▶ _About this exercise_
Gather every line below that contains the string "나이스평가정보", and copy each one in full.

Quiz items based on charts
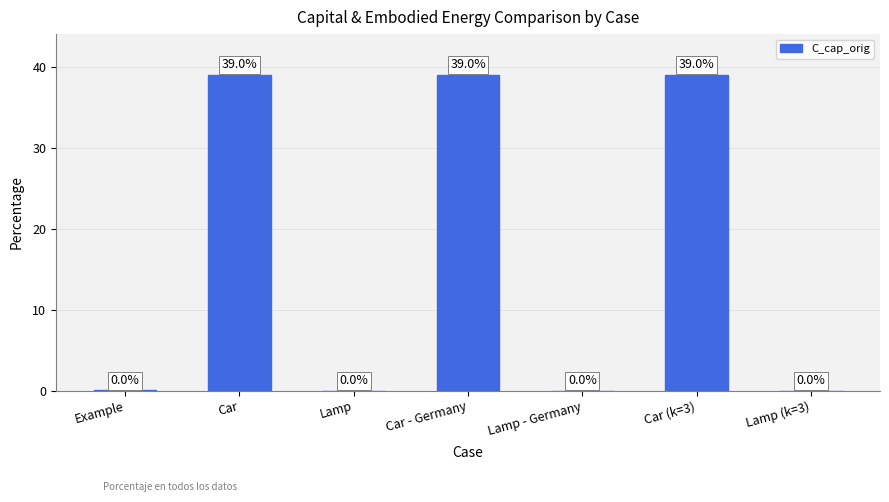

What value does the data have at Car (k=3)?

39.0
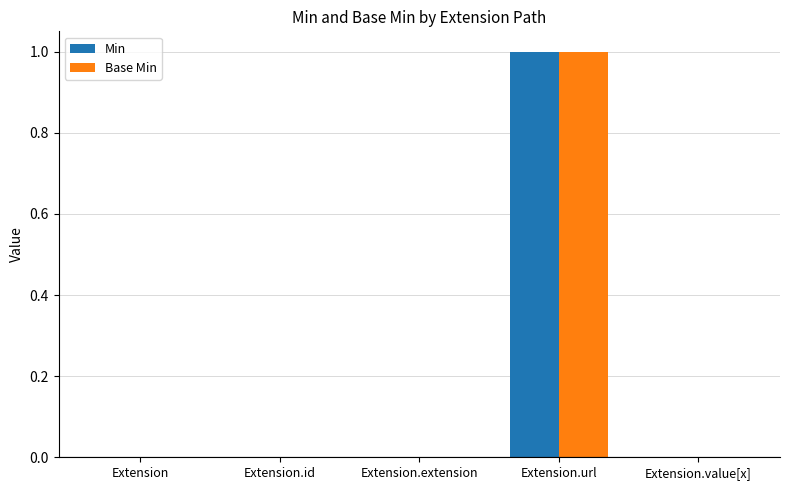

How many categories are shown in the chart?

5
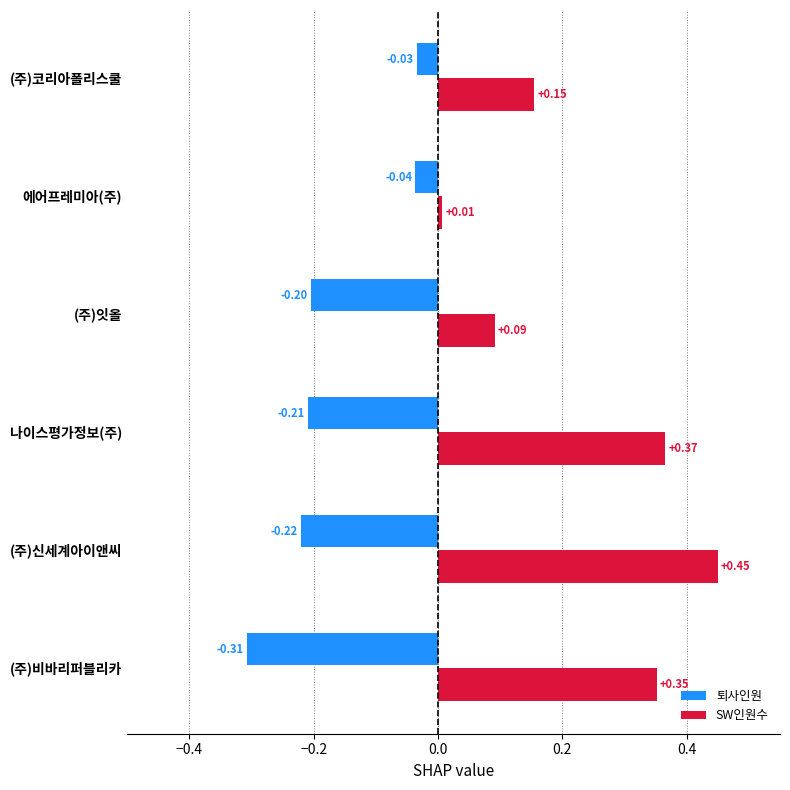

Which series changed the most between (주)비바리퍼블리카 and 나이스평가정보(주)?

퇴사인원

▶ _Response area_
Which series changed the most between (주)비바리퍼블리카 and 나이스평가정보(주)?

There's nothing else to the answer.